Last Friday, May 15th, the SBA and Treasury released the PPP Loan Forgiveness Application. This application provides new elections and exemptions available to borrowers, as well as clarifies certain questions regarding PPP loan forgiveness. These elections/exemptions/clarifications include:
Payroll Costs – Provides borrowers with a weekly or biweekly payroll schedule the option to elect to use an Alternative Payroll Covered Period covering the eight week period that begins on the first day of their first pay period following their PPP loan disbursement date. This alternate period only applies to payroll costs; nonpayroll costs must still be calculated using the eight weeks immediately following the loan disbursement date.

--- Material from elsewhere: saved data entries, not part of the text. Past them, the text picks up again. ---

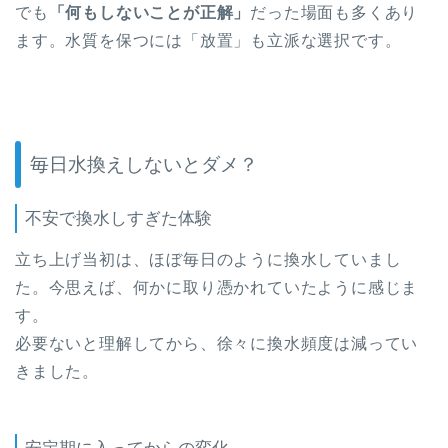
でも
「何もしないことが正解」
だった場面も多くあり
ます。水質を保つには「放置」も立派な選択です。
毎日水換えしないとダメ？
不安で換水しすぎた体験
立ち上げ当初は、ほぼ毎日のように換水していまし
た。今思えば、何かに取り憑かれていたように感じま
す。
必要ないと理解してから、徐々に換水頻度は減ってい
きました。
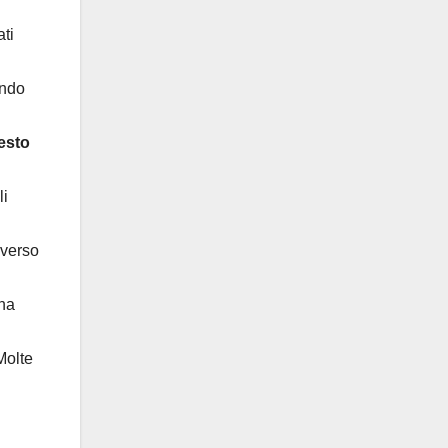
ti
ando
esto
li
 verso
una
Molte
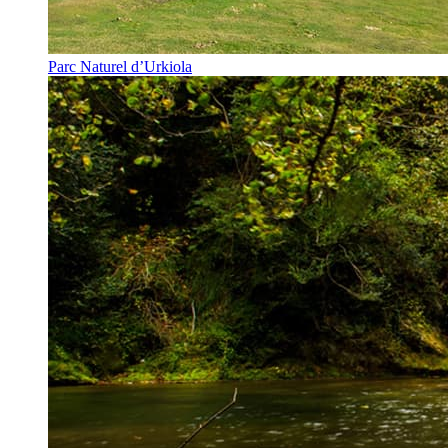
Parc Naturel d’Urkiola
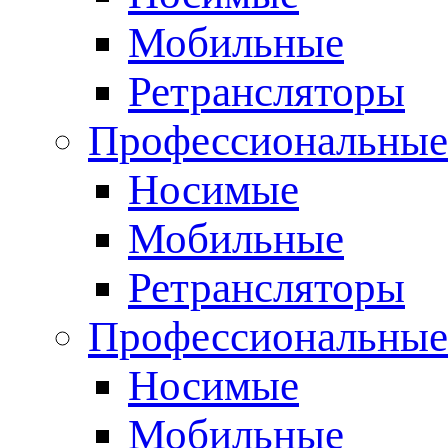
Мобильные
Ретрансляторы
Профессиональные
Носимые
Мобильные
Ретрансляторы
Профессиональны
Носимые
Мобильные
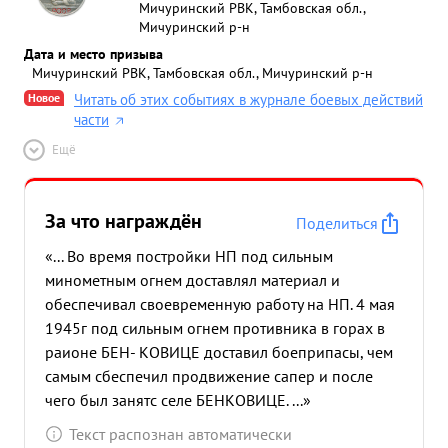
Мичуринский РВК, Тамбовская обл.,
Мичуринский р-н
Дата и место призыва
Мичуринский РВК, Тамбовская обл., Мичуринский р-н
Новое
Читать об этих событиях в журнале боевых действий
части
Ещё
За что награждён
Поделиться
«... Во время постройки НП под сильным
минометным огнем доставлял материал и
обеспечивал своевременную работу на НП. 4 мая
1945г под сильным огнем противника в горах в
раионе БЕН- КОВИЦЕ доставил боеприпасы, чем
самым сбеспечил продвижение сапер и после
чего был занятс селе БЕНКОВИЦЕ. ...»
Текст распознан автоматически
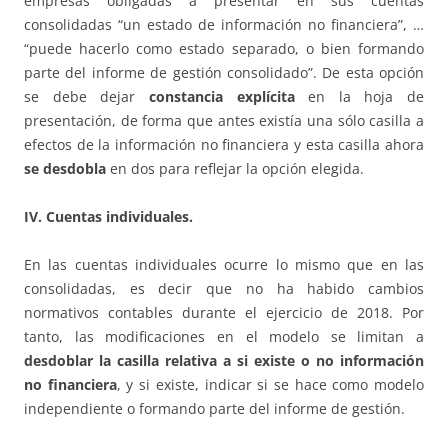
empresas obligadas a presentar en sus cuentas
consolidadas “un estado de información no financiera”, …
“puede hacerlo como estado separado, o bien formando
parte del informe de gestión consolidado”. De esta opción
se debe dejar
constancia explícita
en la hoja de
presentación, de forma que antes existía una sólo casilla a
efectos de la información no financiera y esta casilla ahora
se desdobla
en dos para reflejar la opción elegida.
IV. Cuentas individuales.
En las cuentas individuales ocurre lo mismo que en las
consolidadas, es decir que no ha habido cambios
normativos contables durante el ejercicio de 2018. Por
tanto, las modificaciones en el modelo se limitan a
desdoblar la casilla relativa a si existe o no información
no financiera
, y si existe, indicar si se hace como modelo
independiente o formando parte del informe de gestión.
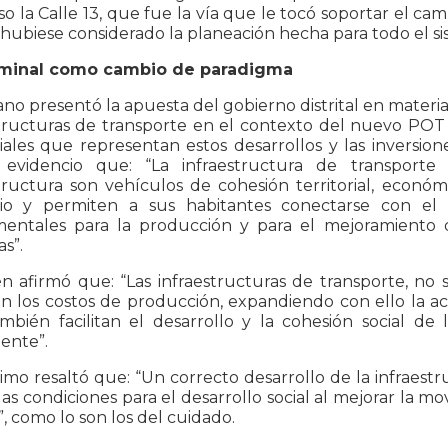
so la Calle 13, que fue la vía que le tocó soportar el camb
hubiese considerado la planeación hecha para todo el s
minal como cambio de paradigma
o presentó la apuesta del gobierno distrital en materia 
tructuras de transporte en el contexto del nuevo POT y 
riales que representan estos desarrollos y las inversio
s evidencio que: “La infraestructura de transporte 
tructura son vehículos de cohesión territorial, económi
orio y permiten a sus habitantes conectarse con el
entales para la producción y para el mejoramiento d
s”.
n afirmó que: “Las infraestructuras de transporte, no
 los costos de producción, expandiendo con ello la acti
mbién facilitan el desarrollo y la cohesión social de
ente”.
imo resaltó que: “Un correcto desarrollo de la infraes
a las condiciones para el desarrollo social al mejorar la mov
”, como lo son los del cuidado.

Average Full-Time Equivalency (FTE) Calculation – Clarifies that a borrower’s Average FTE for the Eight Week Covered Period and two Reference Periods (February 15, 2019 – June 30, 2019 and January 1, 2020 – February 29, 2020) must be calculated by summing the quotient of each employee’s average weekly hours by 40 rounded to the nearest tenth (not to exceed 1.0). Alternatively, borrowers may elect to use a simplified method by assigning 1.0 for employees who work 40 hours or more per week and 0.5 for employees who work fewer than 40 hours per week.
FTE Reduction Exemptions – States that FTE reductions for the following cases will not reduce the borrower’s loan forgiveness:
- Employees who were laid off and rejected a good-faith, written rehire offer from the borrower.
- Employees who 1) were fired for cause, 2) voluntarily resigned, and 3) voluntarily requested and received a reduction of their hours
- In both cases above, the exemption only applies if the position was not filled by a new employee.
Employer Retirement Contributions – Clarifies that in order to be included in eligible payroll costs, employer retirement contributions must be paid during the Eight Week Covered Period or Alternate Payroll Covered Period.
Salary/Hourly Wage Reduction – Clarifies that the reduction in loan forgiveness for decreases in individual employee pay is based on employee’s average annual salary or hourly pay rate. Therefore, additional pay such as bonuses and overtime are not factored into this calculation.
Covered Mortgage Interest/Rent – Clarifies that mortgage interest or rent paid on real AND personal property are eligible nonpayroll costs.
Documentation – In addition to providing documentation for payroll and nonpayroll costs incurred or paid during the eight week covered period, borrowers must also provide the following documentation:
- Support for the borrowers Average FTE calculation for the chosen Reference Period, such as federal and state payroll tax filings.
- Proof that nonpayroll costs were obligated/in service prior to February 15, 2020, such as February 2020 account statements or invoices.
Here’s what we suggest that you can be doing now:
1. Calculating your Average FTE for the two Reference Periods and maintaining the documentation used.
2. Gathering documentation to prove that nonpayroll costs were obligated/in service prior to February 15, 2020.